Regulatory developments
New regulations such as Basel III are influencing the factoring landscape. Banks must meet higher capital requirements, making alternative financing forms such as factoring more attractive. At the same time, stricter compliance requirements are emerging for factoring companies.
Conclusion
Factoring in procurement offers companies an effective way to optimize liquidity and minimize risk. The immediate availability of capital enables better negotiating positions and the use of cash discounts. With careful provider selection and transparent cost calculation, the advantages clearly outweigh the risks. Factoring is developing into a strategic financing instrument for modern procurement organizations.
FAQ
What does factoring in procurement typically cost?

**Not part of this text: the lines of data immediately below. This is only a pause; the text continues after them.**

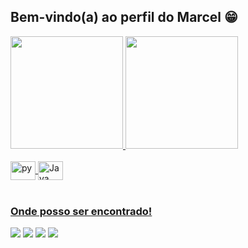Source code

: ## Bem-vindo(a) ao perfil do Marcel 😁

 <div>
   <a href="https://github.com/LudwigMarcel">
   <img height="180em" src="https://github-readme-stats.vercel.app/api?username=LudwigMarcel&show_icons=true&theme=calm&include_all_commits=true&count_private=true"/>
   <img height="180em" src="https://github-readme-stats.vercel.app/api/top-langs/?username=LudwigMarcel&layout=compact&langs_count=6&theme=calm"/>
</div>
    
<div style="display: inline_block"><br>
  <img align="center" alt="py" height="30" width="40" src="https://cdn.jsdelivr.net/gh/devicons/devicon@latest/icons/python/python-original.svg">
  <img align="center" alt="Java" height="30" width="40" src="https://cdn.jsdelivr.net/gh/devicons/devicon@latest/icons/java/java-original.svg">          
</div>
 
<br>
 
### Onde posso ser encontrado!
 
<div> 
  <a href="https://instagram.com/marcelludwig_" target="_blank"><img src="https://img.shields.io/badge/-Instagram-%23E4405F?style=for-the-badge&logo=instagram&logoColor=white" target="_blank"></a>
  <a href="https://discord.gg/marcel_ludwig" target="_blank"><img src="https://img.shields.io/badge/Discord-7289DA?style=for-the-badge&logo=discord&logoColor=white" target="_blank"></a> 
  <a href = "mailto:london_marcel@hotmail.com"><img src="https://img.shields.io/badge/Outlook-0078D4?style=for-the-badge&logo=microsoft-outlook&logoColor=white" target="_blank"></a>
  <a href="https://www.linkedin.com/in/ludwigmarcel/" target="_blank"><img src="https://img.shields.io/badge/-LinkedIn-%230077B5?style=for-the-badge&logo=linkedin&logoColor=white" target="_blank"></a>
</div>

The costs of factoring usually range between 0.5% and 3% of the receivables amount, depending on the industry, debtor creditworthiness, and type of factoring. Recourse-free factoring is more expensive than recourse factoring, but it offers full default protection. In addition, processing fees and minimum charges may apply.
Which companies is factoring particularly suitable for?
Factoring is particularly suitable for companies with longer payment terms, growing revenues, or limited collateral for bank loans. Companies with many smaller receivables or high administrative effort in receivables management also benefit significantly from this form of financing.
How does factoring differ from a bank loan?
Factoring is based on services already rendered and existing receivables, whereas bank loans often require extensive collateral. The creditworthiness of the debtors is more decisive in factoring than the company's own credit rating. In addition, the factor takes over administrative tasks in receivables management.
What risks exist in factoring?
The main risks are higher costs compared to other forms of financing, possible dependence on the factor, and potential reputational risks in the case of open communication. Hidden costs and inflexible contract terms can impair profitability. Careful provider selection minimizes these risks.